My hair stands on end, and the torch falls out of my shaking hands; fear seeps through every nerve ending in my body, and instead of climbing to the backseat to comfort her, I cast down my eyes, refusing to look at her, at the dark mass of my husband beside me.

“Mummy will go and take look around,” I stammer, “See if we can get help!”

She is still saying something in that terrible glitching voice, but I’ve already opened the door, racing up the road toward the dunes, away from the car, from the insidious sound of static behind me.


Stretched for miles along the coast is an expanse of dunes, opening onto the moonlit beach. Dark figures move in front of me; some are human, but the majority are not. Oddly misshapen, crawling on the sand, they move at an unexpectedly quick pace – a jiggling mass of dark blobs by the water.

“Seals!” someone says, their voice shaking.

Seals. Once on the brink of extinction, I heard that they abound on the Caspian once more, but I never thought I would see them like this: out in the open, with nowhere to hide from the forces of nature that we gave up trying to rule.

Like me, the people huddled by the rocks are wearing tattered sweatpants and hoodies. I don’t need to talk to them to know how naked, how vulnerable they feel without their filters, afraid to approach each other, afraid to turn back to their cars, of the beasts crawling on the beach, forces of nature that we gave up trying to rule.

I am one of them. Through the dead filters, the dried-out hiss drip of the pump that I keep compulsively tapping, I, too, am terrified of what waits for me in the dark.

Because right now, there is a constantly resetting blank in the sacred mental space that my daughter used to occupy – a black hole where it hurts to look.

I shake my head violently, my insides howling with memories I don’t want to resurface.

My Dina. My little flash of luck, the only sweet thing that Daniyar and I ever managed to create. Some would choose to forget she ever existed, to let the doctors make a small incision inside the brain, cutting the pain out forever.

I chose to keep her with me. Every day, always.  

Keeping her takes everything I’ve got: daily mental resets, injections, extortionate fees to maintain her digital avatar, to feed new words into her reaction generator. But what does it matter when I get to see her sweet face at the dinner table – peeking out from the backseat – soft and sleepy on her pillow? Her appearance might change sometimes, because memories are fluctuating and capricious, and avatars break down despite the expensive upkeep. I don’t care.
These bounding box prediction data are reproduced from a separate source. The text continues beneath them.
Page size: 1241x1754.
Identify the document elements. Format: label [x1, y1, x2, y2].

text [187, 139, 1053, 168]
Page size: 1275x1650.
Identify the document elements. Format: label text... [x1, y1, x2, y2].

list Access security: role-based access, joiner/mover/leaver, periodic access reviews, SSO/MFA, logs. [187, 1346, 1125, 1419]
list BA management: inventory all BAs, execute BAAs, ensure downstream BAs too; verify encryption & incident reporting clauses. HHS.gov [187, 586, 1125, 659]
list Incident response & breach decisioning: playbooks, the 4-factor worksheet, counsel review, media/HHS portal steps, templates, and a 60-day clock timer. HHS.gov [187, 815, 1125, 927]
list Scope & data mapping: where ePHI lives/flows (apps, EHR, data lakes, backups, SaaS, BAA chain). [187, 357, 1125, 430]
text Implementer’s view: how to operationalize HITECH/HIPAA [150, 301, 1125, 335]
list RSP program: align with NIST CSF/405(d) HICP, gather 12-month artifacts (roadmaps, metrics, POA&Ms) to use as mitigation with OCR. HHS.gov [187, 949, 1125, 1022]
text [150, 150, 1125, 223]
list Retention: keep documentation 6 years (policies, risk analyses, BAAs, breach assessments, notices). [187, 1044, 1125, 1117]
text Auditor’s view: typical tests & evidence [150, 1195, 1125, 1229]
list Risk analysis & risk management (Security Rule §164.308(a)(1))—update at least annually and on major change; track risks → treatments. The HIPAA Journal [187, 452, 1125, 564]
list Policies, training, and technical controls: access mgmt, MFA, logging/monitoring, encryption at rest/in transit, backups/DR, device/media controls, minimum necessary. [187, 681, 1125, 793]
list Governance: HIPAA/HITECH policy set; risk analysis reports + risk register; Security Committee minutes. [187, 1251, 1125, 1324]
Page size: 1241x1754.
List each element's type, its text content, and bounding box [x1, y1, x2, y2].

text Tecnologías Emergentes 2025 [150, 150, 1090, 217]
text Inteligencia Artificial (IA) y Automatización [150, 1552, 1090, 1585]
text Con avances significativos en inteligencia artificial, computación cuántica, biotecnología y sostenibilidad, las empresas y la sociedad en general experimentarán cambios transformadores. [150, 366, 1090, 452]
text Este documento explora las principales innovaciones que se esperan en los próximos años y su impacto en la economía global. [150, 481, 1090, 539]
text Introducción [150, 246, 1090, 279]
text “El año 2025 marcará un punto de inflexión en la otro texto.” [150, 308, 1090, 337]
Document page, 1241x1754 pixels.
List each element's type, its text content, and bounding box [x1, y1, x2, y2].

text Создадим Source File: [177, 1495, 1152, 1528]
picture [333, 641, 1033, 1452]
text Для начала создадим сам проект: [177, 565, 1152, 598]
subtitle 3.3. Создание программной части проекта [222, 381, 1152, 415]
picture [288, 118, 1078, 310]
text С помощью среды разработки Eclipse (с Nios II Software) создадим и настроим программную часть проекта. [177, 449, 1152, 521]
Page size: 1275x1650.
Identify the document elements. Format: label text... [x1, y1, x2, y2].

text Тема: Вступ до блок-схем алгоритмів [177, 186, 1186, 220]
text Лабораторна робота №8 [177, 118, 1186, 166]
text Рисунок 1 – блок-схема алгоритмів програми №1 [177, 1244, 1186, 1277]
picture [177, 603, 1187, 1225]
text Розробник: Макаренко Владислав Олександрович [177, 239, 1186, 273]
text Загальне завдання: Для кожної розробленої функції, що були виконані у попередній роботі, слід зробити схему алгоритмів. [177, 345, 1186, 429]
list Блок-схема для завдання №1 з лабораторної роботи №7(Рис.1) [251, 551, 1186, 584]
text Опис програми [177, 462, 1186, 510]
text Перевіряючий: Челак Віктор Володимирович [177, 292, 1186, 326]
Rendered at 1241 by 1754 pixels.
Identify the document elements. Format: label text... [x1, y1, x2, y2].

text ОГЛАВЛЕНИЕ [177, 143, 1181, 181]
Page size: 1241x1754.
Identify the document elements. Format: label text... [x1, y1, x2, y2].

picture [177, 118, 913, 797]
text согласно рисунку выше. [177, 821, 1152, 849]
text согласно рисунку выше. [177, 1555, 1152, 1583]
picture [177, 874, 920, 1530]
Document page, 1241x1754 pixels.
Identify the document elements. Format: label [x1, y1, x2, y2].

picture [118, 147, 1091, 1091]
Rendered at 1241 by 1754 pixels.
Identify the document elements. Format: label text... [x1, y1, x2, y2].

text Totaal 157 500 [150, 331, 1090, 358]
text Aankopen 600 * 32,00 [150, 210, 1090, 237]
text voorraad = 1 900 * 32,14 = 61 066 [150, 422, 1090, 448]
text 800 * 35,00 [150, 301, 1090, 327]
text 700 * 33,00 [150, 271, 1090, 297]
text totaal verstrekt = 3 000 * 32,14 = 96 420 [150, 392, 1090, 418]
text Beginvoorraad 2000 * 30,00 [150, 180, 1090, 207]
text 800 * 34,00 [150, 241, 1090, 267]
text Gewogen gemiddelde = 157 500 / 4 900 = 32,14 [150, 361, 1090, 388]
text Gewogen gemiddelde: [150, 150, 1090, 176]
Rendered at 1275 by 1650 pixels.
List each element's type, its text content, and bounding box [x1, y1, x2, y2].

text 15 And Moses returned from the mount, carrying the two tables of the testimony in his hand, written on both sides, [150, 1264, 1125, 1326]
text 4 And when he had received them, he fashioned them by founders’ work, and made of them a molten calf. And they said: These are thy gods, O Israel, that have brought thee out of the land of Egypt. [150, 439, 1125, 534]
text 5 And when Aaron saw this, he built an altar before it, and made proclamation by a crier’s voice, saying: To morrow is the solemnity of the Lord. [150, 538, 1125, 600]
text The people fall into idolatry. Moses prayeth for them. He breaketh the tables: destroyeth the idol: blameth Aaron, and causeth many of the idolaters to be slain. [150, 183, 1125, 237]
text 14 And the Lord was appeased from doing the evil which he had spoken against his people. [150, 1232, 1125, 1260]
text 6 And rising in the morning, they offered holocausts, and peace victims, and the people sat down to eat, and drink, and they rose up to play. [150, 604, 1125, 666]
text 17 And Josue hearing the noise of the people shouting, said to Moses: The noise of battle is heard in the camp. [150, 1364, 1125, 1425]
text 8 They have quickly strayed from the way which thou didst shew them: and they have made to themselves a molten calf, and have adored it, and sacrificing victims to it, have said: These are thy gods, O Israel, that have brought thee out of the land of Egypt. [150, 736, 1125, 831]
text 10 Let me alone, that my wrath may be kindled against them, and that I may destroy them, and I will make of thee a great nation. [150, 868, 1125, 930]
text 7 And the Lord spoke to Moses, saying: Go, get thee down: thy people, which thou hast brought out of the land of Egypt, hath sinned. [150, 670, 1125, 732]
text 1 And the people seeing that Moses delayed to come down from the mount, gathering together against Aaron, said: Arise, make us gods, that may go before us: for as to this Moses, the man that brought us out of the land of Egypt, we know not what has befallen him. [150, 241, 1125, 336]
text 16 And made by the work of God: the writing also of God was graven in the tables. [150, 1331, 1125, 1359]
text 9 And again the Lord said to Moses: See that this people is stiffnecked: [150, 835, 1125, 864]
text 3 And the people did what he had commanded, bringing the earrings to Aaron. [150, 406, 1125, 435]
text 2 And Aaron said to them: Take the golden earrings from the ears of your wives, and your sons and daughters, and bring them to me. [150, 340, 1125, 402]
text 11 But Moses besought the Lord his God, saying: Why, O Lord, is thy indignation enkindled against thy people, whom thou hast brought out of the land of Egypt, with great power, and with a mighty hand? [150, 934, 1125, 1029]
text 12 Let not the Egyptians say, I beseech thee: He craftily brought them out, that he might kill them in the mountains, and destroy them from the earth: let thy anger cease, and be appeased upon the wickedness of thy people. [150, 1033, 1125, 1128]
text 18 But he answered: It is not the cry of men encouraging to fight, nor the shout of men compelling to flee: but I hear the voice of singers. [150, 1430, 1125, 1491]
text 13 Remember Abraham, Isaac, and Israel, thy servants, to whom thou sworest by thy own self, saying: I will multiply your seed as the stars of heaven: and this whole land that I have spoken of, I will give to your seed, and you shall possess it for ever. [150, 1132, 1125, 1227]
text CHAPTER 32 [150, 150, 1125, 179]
I’ll reset myself, and I’ll still get to keep her.

“It must be a glitch in the system,” someone says desperately. “Just a momentary break in coverage. It happens. Please, God, let it be a simple break in coverage…”

There is a gentle revving sound, as if in response to this prayer, and I sense my filters switching back on. With shouts and groans of relief, people convulsively press their reset buttons, injecting themselves with medication, erasing the horrors of the past hour.

Slowly, deliberately, I raise my hand to my temple.

Soon I will go back to my car, a loving mother about to rejoin her family. And together, we will watch the lights of Port Aqtau in the distance: a string of fire along the Caspian coast.